→ Task prompt: The lines wanted are those in the data below that include "July".
*** Recorded data ***
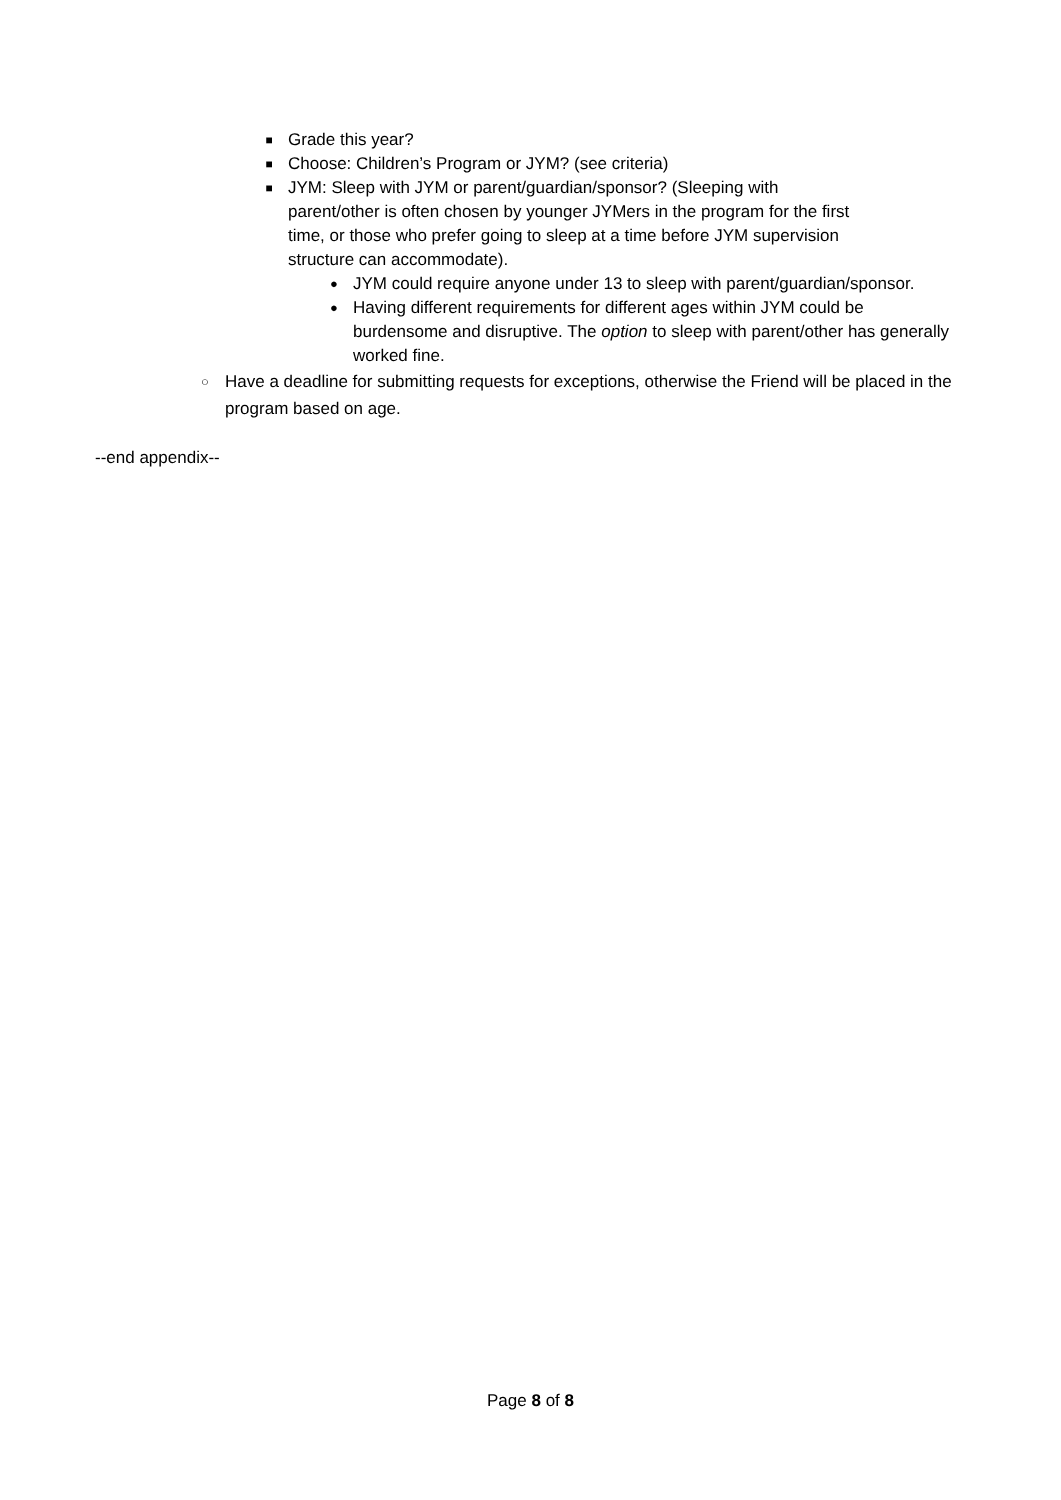■ Grade this year?
■ Choose: Children’s Program or JYM? (see criteria)
■ JYM: Sleep with JYM or parent/guardian/sponsor? (Sleeping with parent/other is often chosen by younger JYMers in the program for the first time, or those who prefer going to sleep at a time before JYM supervision structure can accommodate).
● JYM could require anyone under 13 to sleep with parent/guardian/sponsor.
● Having different requirements for different ages within JYM could be burdensome and disruptive. The option to sleep with parent/other has generally worked fine.
○ Have a deadline for submitting requests for exceptions, otherwise the Friend will be placed in the program based on age.
--end appendix--
Page 8 of 8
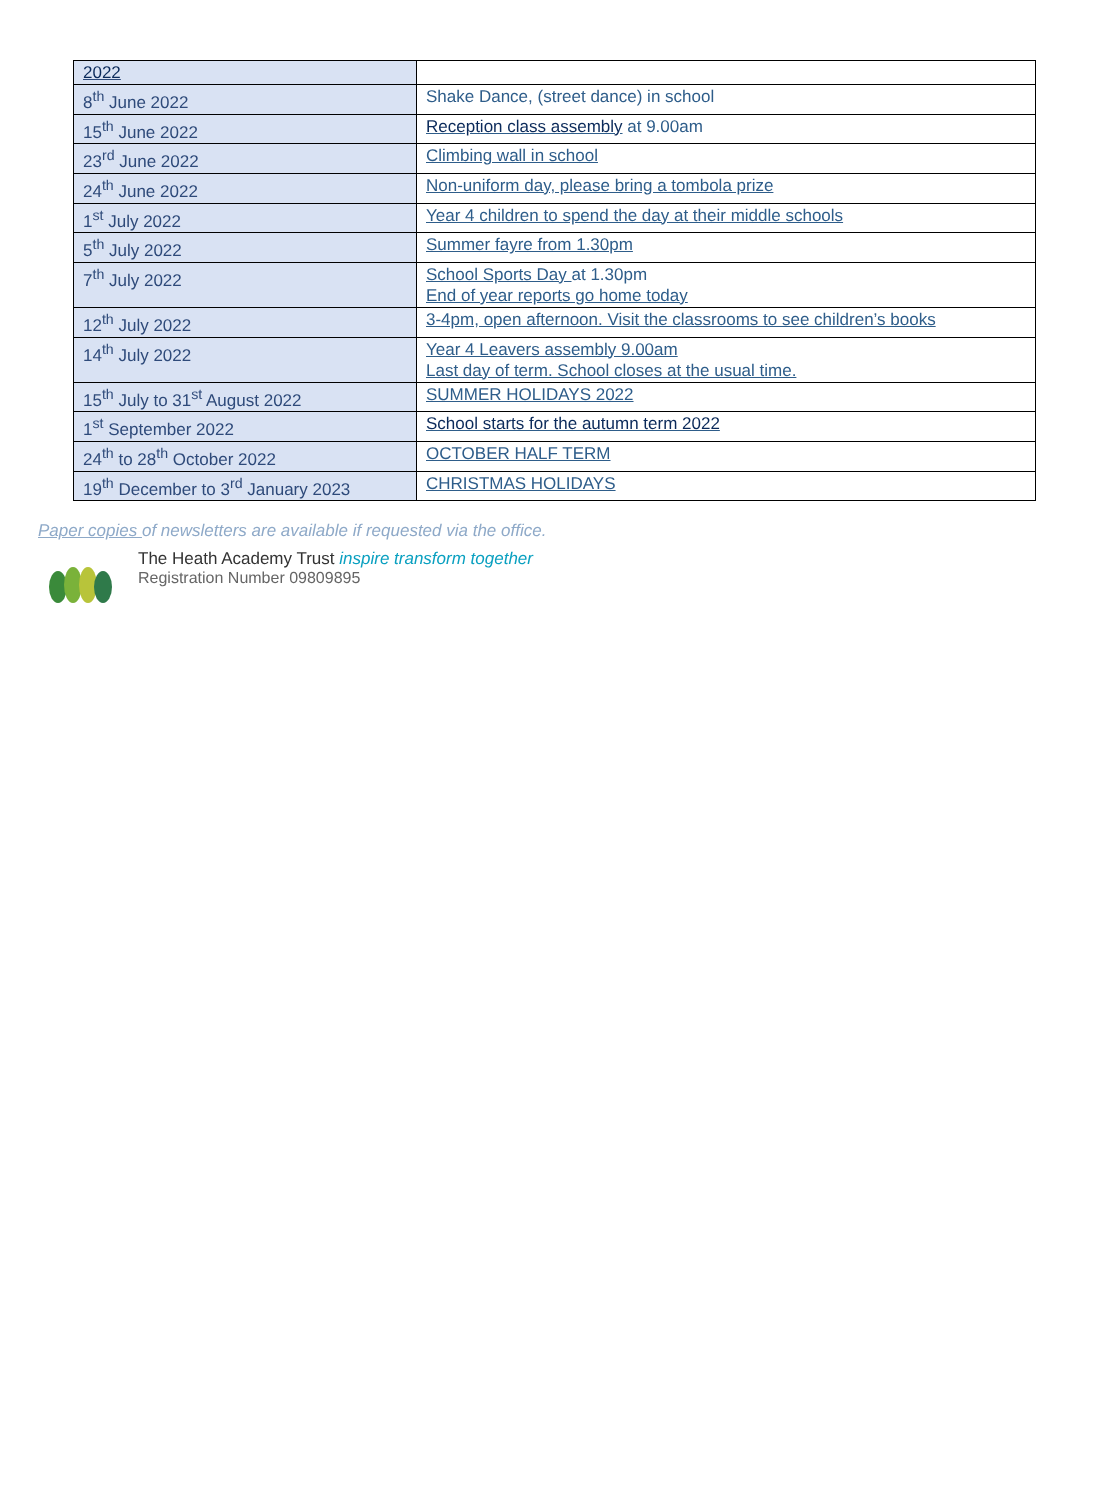| 2022 | |
| 8<sup>th</sup> June 2022 | Shake Dance, (street dance) in school |
| 15<sup>th</sup> June 2022 | Reception class assembly at 9.00am |
| 23<sup>rd</sup> June 2022 | Climbing wall in school |
| 24<sup>th</sup> June 2022 | Non-uniform day, please bring a tombola prize |
| 1<sup>st</sup> July 2022 | Year 4 children to spend the day at their middle schools |
| 5<sup>th</sup> July 2022 | Summer fayre from 1.30pm |
| 7<sup>th</sup> July 2022 | School Sports Day at 1.30pm End of year reports go home today |
| 12<sup>th</sup> July 2022 | 3-4pm, open afternoon. Visit the classrooms to see children’s books |
| 14<sup>th</sup> July 2022 | Year 4 Leavers assembly 9.00am Last day of term. School closes at the usual time. |
| 15<sup>th</sup> July to 31<sup>st</sup> August 2022 | SUMMER HOLIDAYS 2022 |
| 1<sup>st</sup> September 2022 | School starts for the autumn term 2022 |
| 24<sup>th</sup> to 28<sup>th</sup> October 2022 | OCTOBER HALF TERM |
| 19<sup>th</sup> December to 3<sup>rd</sup> January 2023 | CHRISTMAS HOLIDAYS |
Paper copies of newsletters are available if requested via the office.
The Heath Academy Trust inspire transform together
Registration Number 09809895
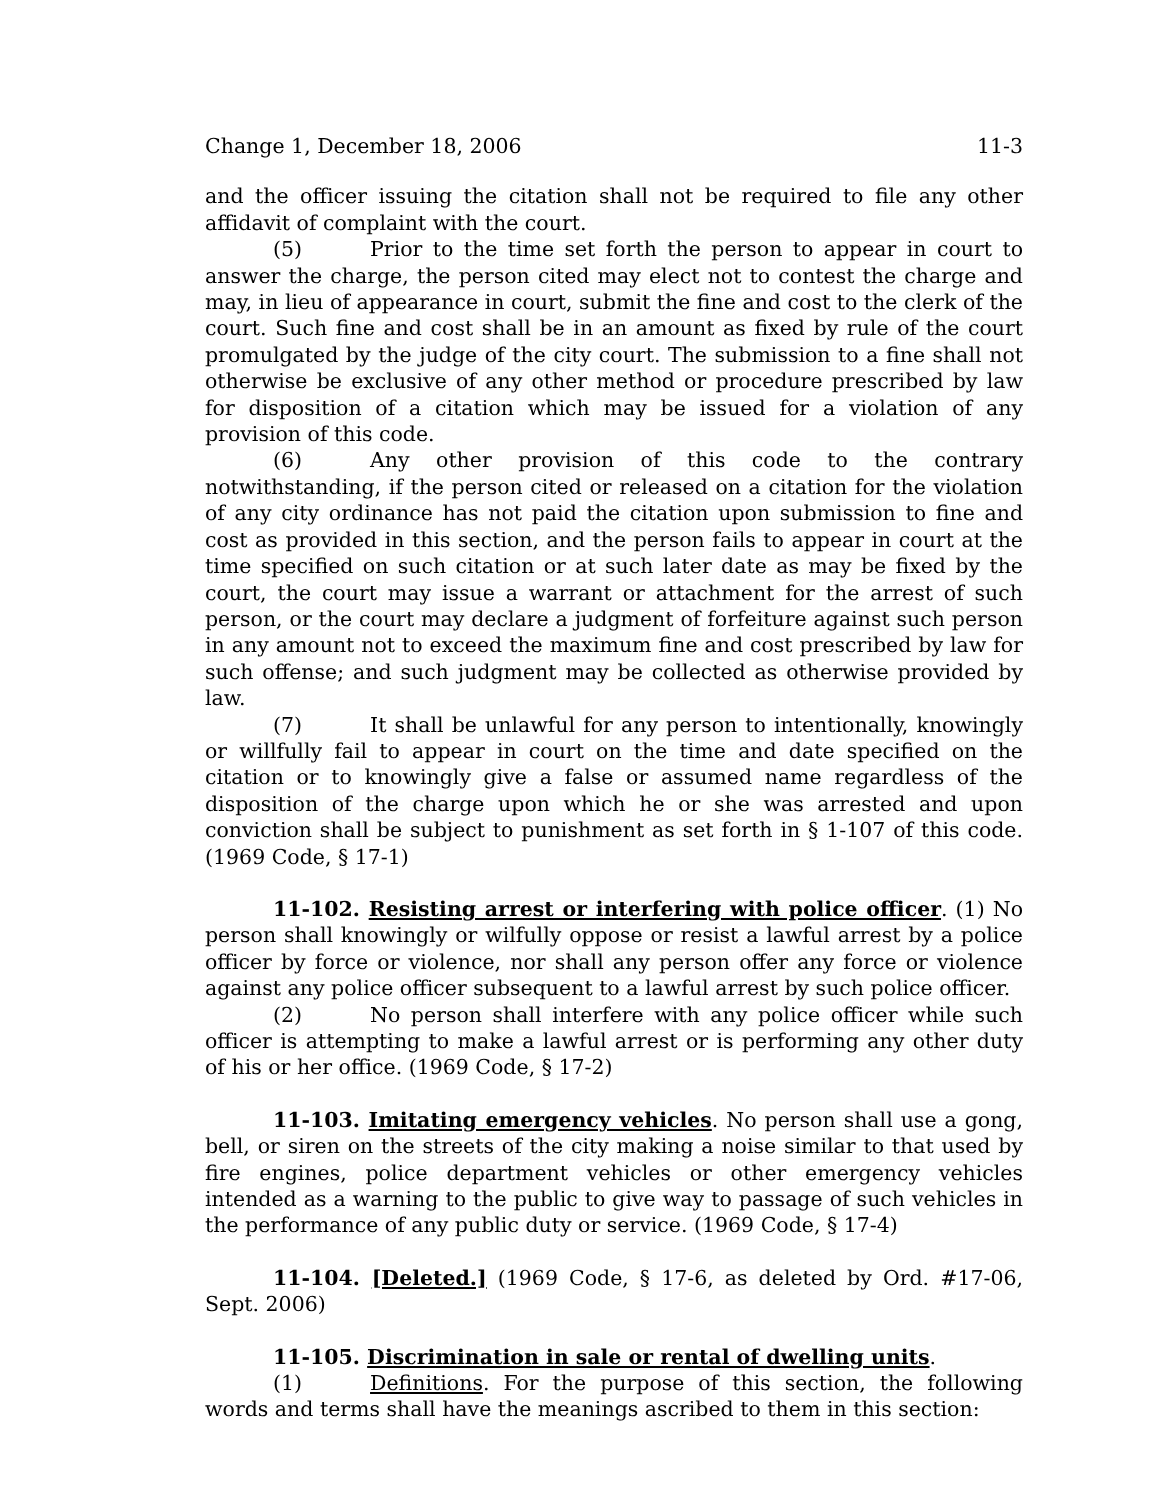Change 1, December 18, 2006 11-3
and the officer issuing the citation shall not be required to file any other affidavit of complaint with the court.
(5) Prior to the time set forth the person to appear in court to answer the charge, the person cited may elect not to contest the charge and may, in lieu of appearance in court, submit the fine and cost to the clerk of the court. Such fine and cost shall be in an amount as fixed by rule of the court promulgated by the judge of the city court. The submission to a fine shall not otherwise be exclusive of any other method or procedure prescribed by law for disposition of a citation which may be issued for a violation of any provision of this code.
(6) Any other provision of this code to the contrary notwithstanding, if the person cited or released on a citation for the violation of any city ordinance has not paid the citation upon submission to fine and cost as provided in this section, and the person fails to appear in court at the time specified on such citation or at such later date as may be fixed by the court, the court may issue a warrant or attachment for the arrest of such person, or the court may declare a judgment of forfeiture against such person in any amount not to exceed the maximum fine and cost prescribed by law for such offense; and such judgment may be collected as otherwise provided by law.
(7) It shall be unlawful for any person to intentionally, knowingly or willfully fail to appear in court on the time and date specified on the citation or to knowingly give a false or assumed name regardless of the disposition of the charge upon which he or she was arrested and upon conviction shall be subject to punishment as set forth in § 1-107 of this code. (1969 Code, § 17-1)
11-102. Resisting arrest or interfering with police officer. (1) No person shall knowingly or wilfully oppose or resist a lawful arrest by a police officer by force or violence, nor shall any person offer any force or violence against any police officer subsequent to a lawful arrest by such police officer.
(2) No person shall interfere with any police officer while such officer is attempting to make a lawful arrest or is performing any other duty of his or her office. (1969 Code, § 17-2)
11-103. Imitating emergency vehicles. No person shall use a gong, bell, or siren on the streets of the city making a noise similar to that used by fire engines, police department vehicles or other emergency vehicles intended as a warning to the public to give way to passage of such vehicles in the performance of any public duty or service. (1969 Code, § 17-4)
11-104. [Deleted.] (1969 Code, § 17-6, as deleted by Ord. #17-06, Sept. 2006)
11-105. Discrimination in sale or rental of dwelling units.
(1) Definitions. For the purpose of this section, the following words and terms shall have the meanings ascribed to them in this section:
***
→ Output for this exercise:
| 1<sup>st</sup> July 2022 | Year 4 children to spend the day at their middle schools |
| 5<sup>th</sup> July 2022 | Summer fayre from 1.30pm |
| 7<sup>th</sup> July 2022 | School Sports Day at 1.30pm End of year reports go home today |
| 12<sup>th</sup> July 2022 | 3-4pm, open afternoon. Visit the classrooms to see children’s books |
| 14<sup>th</sup> July 2022 | Year 4 Leavers assembly 9.00am Last day of term. School closes at the usual time. |
| 15<sup>th</sup> July to 31<sup>st</sup> August 2022 | SUMMER HOLIDAYS 2022 |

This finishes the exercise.